Cardew returns with Dr Bliss and is present when his father agrees to give a blood specimen to finish the examination. Slaven grips a red rubber plug from Bliss’s bag to bring up the vein on the flat of his right arm. The tourniquet hisses to inflation, but Slaven doesn’t see Bliss take a specimen, because Eugene obscures his view and draws attention to one of Kellie’s beloved drum lily clumps, sleekly beautiful in the rain. ‘Do you know,’ says Dr Eugene, ‘I would very much like to live here myself. Who isn’t drawn to privacy and a garden in which to enjoy it.’ Dr Bliss adroitly places the needle home and gives the injection. Almost immediately Slaven feels a relief from customary care, the welling up of a passive, but comforting ease and goodwill. ‘So welcome to the therapy of the Beckley-Waite, Dr Slaven,’ says Eugene.

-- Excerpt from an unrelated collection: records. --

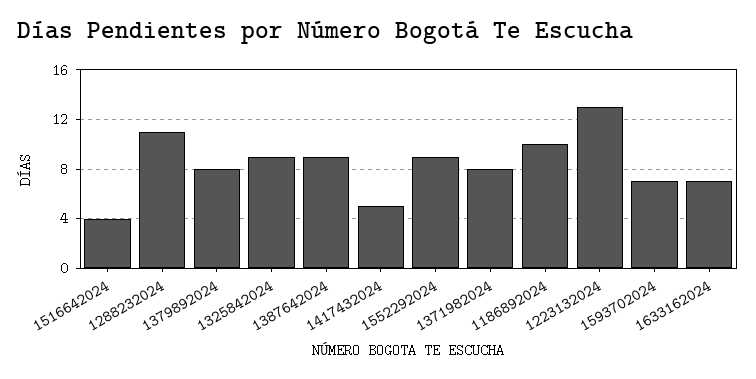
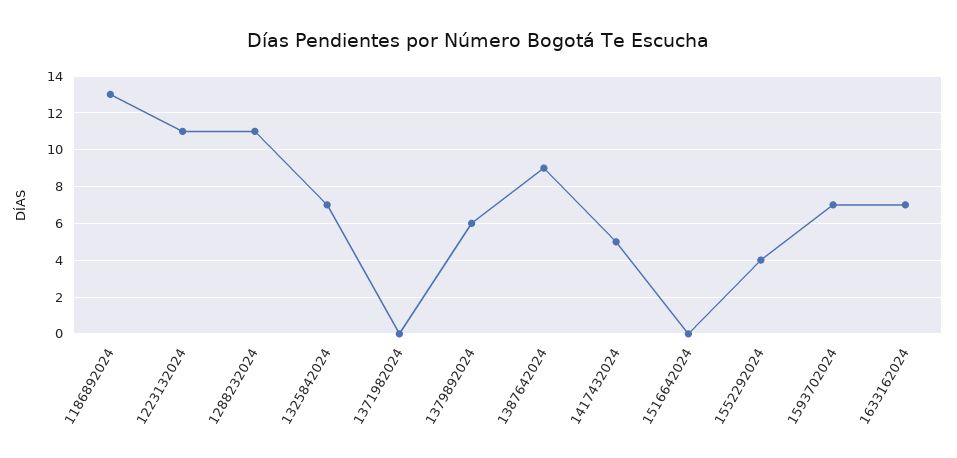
  {
-   "1516642024": 4,
+   "1516642024": 0,
    "1288232024": 11,
-   "1379892024": 8,
+   "1379892024": 6,
-   "1325842024": 9,
+   "1325842024": 7,
    "1387642024": 9,
    "1417432024": 5,
-   "1552292024": 9,
+   "1552292024": 4,
-   "1371982024": 8,
+   "1371982024": 0,
-   "1186892024": 10,
+   "1186892024": 13,
-   "1223132024": 13,
+   "1223132024": 11,
    "1593702024": 7,
    "1633162024": 7
  }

‘Yes, how beautiful the lilies are,’ says Slaven. He is moved almost to tears. He can see Cardew waiting by his chair and for the first time in over a decade he has that bedrock love for his child, with the spoil of disappointment and contrary personality stripped away. He reaches out his arm with the small adhesive strip at the inner fold of his elbow and he takes his son’s hand. ‘Have I told you how much more I want to do for you?’
‘No.’
‘How much closer we’ll become again. I’m determined on that.’
‘Why not,’ says Cardew.
‘Welcome back,’ says Slaven. Dr Eugene smiles to one side. Dr Bliss topples towards his bag as he packs up.
The rain rebounds from the roof of the car as it returns
down the long drive to the gate, the drops kicking back up from the surface in glints of fractured light. The water dashes from the wheels and Cardew sees the raspberry of the brake lights through the drapes of rain as Dr Bliss pauses at the gate before turning on to the road. The one-way glass makes it impossible to know if his father is looking back from the rear window. Cardew has an exhilarating sense of being on the threshold of something momentous. He enjoys being alone on the property, no one to gainsay him, no one to remind him of past failures, or demonstrate the deficiencies of his schemes. It’s almost as if he has come into his inheritance. He can see some of his father’s Romneys with their full fleeces parting along the back as the wool becomes heavy in the rain. The house waits empty, all his. ‘Bugger me,’ he says. ‘Easy as pie.’
Cardew goes back into his father’s study and he swivels the desk chair so that he can see the phone screen and the rain at the same time. Kellie is available immediately, which surprises him. She is tired and the fine lines of her face show more clearly because of it.
‘We’ve had a really positive response again,’ she says. ‘Most people understand exactly what we’re on about.’
‘Something’s happened here. Dad’s had a bit of a turn. No worry, but the doctors think that he needs rest and observation.’
‘Oh, my god, what is it.’ Kellie’s head enlarges on the screen, as if by coming closer she could learn more.
‘He’s okay. There’s no panic at all, but we thought that you should know right away. He needs a spell without any pressure; without people pestering him, always drawing from him. You said so yourself. He’s just dog tired and after the Lyttelton thing too.’
‘Where is he?’
‘We were lucky that Dr Eugene from Wellington happened to be in Christchurch. There’s a really top place up there, just like an ecclesiastical retreat, Dr Eugene said, a chance to leave the world behind and bounce back stronger for it.’
‘I’ll come straight back.’
‘There’s no need. Nothing to worry about at all, and I’ll ring Sarah at the Cambrian rooms so that she won’t hear it
from anyone else. Don’t worry about anything. It’s an opportunity to check up on some of the symptoms that concerned Dunne and Garrity.’